--- EXCERPTED PASSAGE ---

It is already well known that tiktok ai models and algorithms trained on Chinese citizen data is non-exportable, so tiktok will never be able to sell to a non-chinese entity.
You're focusing too much on the what and not the why. Banning all foreign business in certain market segments to protect your domestic industry is fine (because it's all countries) Banning Chinese businesses because we're imposing trade restrictions with China is fine (because it affects everyone). Hell banning specific companies because they don't comply with local laws is fine too (because it's the same rules for everyone).
Fuck this one particular subsidiary majority owned by a Chinese company rubs me the wrong way because China doesn't do this to us. As a general rule US companies can operate in China and US companies are allowed to own stake in Chinese companies.
To me this is an escalation of the fair-weather, "I don't like you, you don't like me but we can still be professionals when it comes to mutually beneficial trade" attitude we've had.
The easiest way to understand this issue is to ask yourself why American social media companies can’t operate in China with the same level of operational freedom that Tik Tok can in the United States. Once you have those answers you will understand why it needs to be banned from the perspective of the United States.
Facebook didn’t start to become globally popular until around this time. In 2006/2007 when I joined you still needed a .edu or in my case a .mil email address to access it. Basically as soon as it started becoming popular in China it was banned.
The organized protests[1] were just a convenient excuse. Race riots have occurred in many countries and you can link those back to various social media platforms which were used to organize protests.
[1] The protests as you describe them… there is a lot to unpack here and it’s not a good enough excuse to ban American social media companies. But if you think it is, then the US also gets to arbitrarily ban foreign social media companies.
It's somewhat of a sinophobic/red scare dogwhistle and provincial protectionism insecurity gasp of declining global influence because it doesn't necessarily matter who owns it when day-to-day operations are led by the same people with the same interests and allegiances as before. Domestic politicians compete to look tough by seeming to attack convenient, distant foreign adversaries in symbolic ways.
US news media is able to spin headlines to maximize drama and outrage for the chumbox sales while misinforming readers. The reason is Americans, in aggregate, are under-educated compared to the rest of the world and so US mainstream news media doesn't have to seek excellence in evidence, integrity, accuracy, or precision.
If this is Sinophobic, China must be pissing its pants terrified of the United States. It's a shame for the two of them I guess.
>The reason is Americans, in aggregate, are under-educated compared to the rest of the world
Objectively wrong. It's one of the most educated countries in the world, just mediocre compared to the rest of the OECD. They're more educated than China, no matter how well a small number of urban Chinese students do on international standardised tests.

--- SUPPLIED MATERIAL ---

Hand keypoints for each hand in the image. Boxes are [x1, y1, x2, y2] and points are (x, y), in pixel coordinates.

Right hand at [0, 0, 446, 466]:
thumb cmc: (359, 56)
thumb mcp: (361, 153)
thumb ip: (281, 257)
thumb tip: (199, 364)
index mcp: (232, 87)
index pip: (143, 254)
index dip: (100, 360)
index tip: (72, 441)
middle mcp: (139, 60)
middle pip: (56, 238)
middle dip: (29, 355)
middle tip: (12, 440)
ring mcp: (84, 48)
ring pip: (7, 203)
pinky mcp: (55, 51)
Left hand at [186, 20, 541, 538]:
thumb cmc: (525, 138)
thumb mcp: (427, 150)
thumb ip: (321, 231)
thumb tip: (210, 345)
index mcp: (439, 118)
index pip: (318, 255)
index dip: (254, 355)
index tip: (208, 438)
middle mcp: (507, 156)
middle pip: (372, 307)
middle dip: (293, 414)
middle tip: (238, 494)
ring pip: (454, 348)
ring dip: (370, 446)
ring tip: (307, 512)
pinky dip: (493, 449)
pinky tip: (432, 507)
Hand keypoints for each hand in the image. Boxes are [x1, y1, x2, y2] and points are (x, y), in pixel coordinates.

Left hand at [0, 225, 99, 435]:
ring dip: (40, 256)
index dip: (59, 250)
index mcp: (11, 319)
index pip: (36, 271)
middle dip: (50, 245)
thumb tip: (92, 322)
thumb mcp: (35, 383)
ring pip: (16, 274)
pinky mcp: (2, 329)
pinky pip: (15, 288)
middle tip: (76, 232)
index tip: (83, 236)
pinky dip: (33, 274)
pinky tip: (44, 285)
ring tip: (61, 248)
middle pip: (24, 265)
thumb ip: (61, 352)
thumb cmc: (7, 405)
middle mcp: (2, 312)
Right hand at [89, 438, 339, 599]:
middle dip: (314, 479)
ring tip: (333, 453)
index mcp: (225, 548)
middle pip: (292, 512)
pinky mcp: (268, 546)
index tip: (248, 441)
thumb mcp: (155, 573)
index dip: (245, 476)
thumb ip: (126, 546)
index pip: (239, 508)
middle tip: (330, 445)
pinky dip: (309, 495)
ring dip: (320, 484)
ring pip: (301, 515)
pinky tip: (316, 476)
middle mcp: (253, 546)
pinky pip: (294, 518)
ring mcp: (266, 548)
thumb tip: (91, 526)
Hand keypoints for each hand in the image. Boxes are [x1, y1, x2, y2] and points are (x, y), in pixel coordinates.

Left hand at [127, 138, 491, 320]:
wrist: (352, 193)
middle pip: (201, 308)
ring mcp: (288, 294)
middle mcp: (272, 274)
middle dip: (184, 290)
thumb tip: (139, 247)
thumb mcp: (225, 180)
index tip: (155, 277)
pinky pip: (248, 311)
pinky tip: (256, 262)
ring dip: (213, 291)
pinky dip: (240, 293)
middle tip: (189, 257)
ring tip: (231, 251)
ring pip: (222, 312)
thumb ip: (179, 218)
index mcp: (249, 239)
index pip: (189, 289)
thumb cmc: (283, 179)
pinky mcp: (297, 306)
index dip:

---

## [TASK LIST]
(a) In the TikTok discussion, what kind of email address did the commenter who joined Facebook in 2006/2007 use to get access?
(b) Please carry on the TikTok discussion from the point where it stops.
None of these lines is needed for what you are asked to do.

## [ANSWER SECTION]
(a) A .mil email address.

(b)
Comparing wintermelon and oranges. Live a few more decades and then your definition of "objective" may face reality. The higher education system of the US is selectively excellent, but 0.5-0.75% of Americans have top tier university degrees. Only 39% of Americans have any college degree at all, but this includes online and colleges that accept anyone. Fewer and fewer Americans read books of substance, or any books at all. America is deeply anti-intellectual from its founding arising from the culture of English settler merchants, with a tiny core of intelligentsia that grew around exiled religious movements.
a. Quantitatively
- Reading: Canada is 3rd, America is 24th
- Science: Canada is 7th, America is also 24th
- Math: Canada is 9th, America is 39th
^ There should be negligible differences between them given vast similarities.
b. Qualitatively - Meet and talk to enough people from Asia (Japan, China, Thailand, Korea, Vietnam, China) and Europe (Iberian and Eastern) & UK. And then talk to many Americans from anywhere other than from the coasts. Conspiracy theories, misinformation, MAGA, and QAnon are the mainstream norm rather than the exception. The difference is: they don't have government censorship, a totalitarian regime, or social credit habits as an excuse for their ignorance. There are billboards with borderline racist MAGA slogans in the South US.
In china in 2018, 17% completed tertiary education. If you're comparing the worth of society by tertiary educational achievement, than Canada is beating America and crushing China. I already said that Americans educational achievements are mediocre relative to the rest of the OECD. However I'd bet money that its PISA scores would hold up next to China's if China actually tested the same percentage of the population that America did.
One country has borderline racist MAGA slogans. The other has Han Chauvinism and forced propaganda for a totalitarian state. There's plenty of conspiracy theories and misinformation in both countries. Here's a study showing that 13.8% of people in China considered GMO foods as a form of bioterrorism targeted at China[1].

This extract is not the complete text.